Таким образом, новая икона Казимира Малевича — это как раз знак, который замкнулся на самом себе, знак, за которым ничего не стоит, «ничто» — только метафизическая пустота. И здесь как бы заканчивается один из путей блуждания иконы как знака по слоям русской культуры. Ее историческая склонность к символизму и сакрализации возводится в абсурдную степень. В этом, надо полагать, заключалось «пропущенное через самого себя» и «отнятое» у своего времени гениальное открытие Малевичем перипетий русской духовной культуры XX века. В конце 20-х годов в его работах появятся человеческие фигуры без лица, но это, скорее, постижение и собственная интерпретация «официальной» иконы, иконы социализма «без человеческого лица» 30-х годов.
Но был в русском авангарде еще один путь постижения реальности и мирового космического пространства. Это путь Василия Кандинского, который вел свой поиск с Богом и для которого, как для человека православного, икона являлась не только формальной знаково-символической системой, но образом Бога и орудием благодати, а история — не беспричинным нагромождением случайных событий, а Божьим промыслом. Отсюда икона в лучших полотнах Кандинского — в их утонченной духовной энергетике, которая могла быть достижима наряду со всем прочим еще и высочайшим религиозным переживанием. Недаром Кандинский рассматривал акт творчества как религиозный акт.
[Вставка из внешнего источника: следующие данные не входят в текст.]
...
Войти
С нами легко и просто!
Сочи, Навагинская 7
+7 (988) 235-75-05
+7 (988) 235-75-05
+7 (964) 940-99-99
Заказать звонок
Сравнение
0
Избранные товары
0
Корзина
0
И порой кажется, что он как бы «раскрывал» (если употребить иконописный термин) свое видение высшей реальности, то есть Бога. Известно, что, подобно Малевичу или Мондриану, Кандинский выступил как пророк, чье пророчество имело религиозную основу. И если у Малевича русская икона превратилась всего лишь в формальный знак, а в «официальной» советской культуре 20–30-х годов она оказалась «зеркально» перевернутой в свою противоположность — антиикону и канонизировала человека и новый миф, то в творчестве Кандинского (как и у Натальи Гончаровой) пережит именно внутренне ее необыкновенно высокий духовный строй. Здесь икона проявилась как икона. с. 52
¦
15 Малевич К. С. Бог не скинут. Искусство, церковь, фабрика. Витебск, 1922, с. 18.